Bu şiirde bütün maskelerden sıyrılmış insan masumiyeti görünür gözüme.
Uzun bir aradan sonra “penceresi kör, kapısı kitli” bir odadan avluya çıkan şair bir an gökyüzünü ilk defa görüyormuş hissine kapılır. Bu duygu ondaki şaşkınlık ve hayranlık hâlini besler.
Göğün maviliği, uzaklığı ve genişliğini yeni fark ediyor gibidir.
Böyle bir ruh hâli içinde büyük bir saygıyla toprağa oturur ve sırtını duvara yaslar. O güne kadar yaptığı kavgaları, hürriyet mücadelelerini, çektiği sevda acılarını bir kenara bırakır. İç ve dış gözünü kendine, bireysel hayatına çevirir. İhmal ettiği, belki de bilerek ve isteyerek arkada bıraktığı kendine.

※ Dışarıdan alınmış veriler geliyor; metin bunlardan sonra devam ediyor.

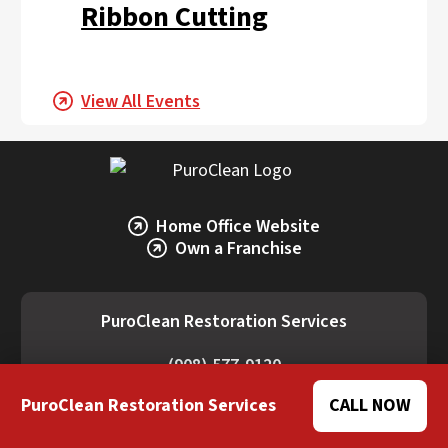
Ribbon Cutting
View All Events
Home Office Website
Own a Franchise
PuroClean Restoration Services
(908) 577-9120
16 South Ave. West, Ste 279, Cranford, NJ
PuroClean Restoration Services
CALL NOW
07016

Bu arınmışlık -veya özüyle arasına giren iç ve dış unsurlardan kurtulmuşluk- geçici bir süreliğine de olsa şairin kendisini bahtiyar (mutlu) hissetmesine neden olur. Toprakla mavi gök arasında, bütün yüklerinden, sorumluluklarından kurtulmuş, kanatlarına can suyu gelmiş özgür bir kuş gibi olmuştur.
Beni rahat bırakmayan, daha biri bitmeden yeni sorumluluklar dayatıp “hadi biraz daha gayret” diyen ses ne zaman kulağıma geliverse Nâzım’ın bu şiirini hatırlarım.
Bir şeyi daha söyleyip yazımı bitireyim.
Nâzım’ın “Bugün Pazar”ı “halis”/“saf” şiirin, yani tezsiz, güdümsüz, konuya yaslanmayan şiir anlayışının yaşanmış ve kayda geçirilmiş manifestosudur.
Şimdi şiiri bir kere daha okuma vaktidir.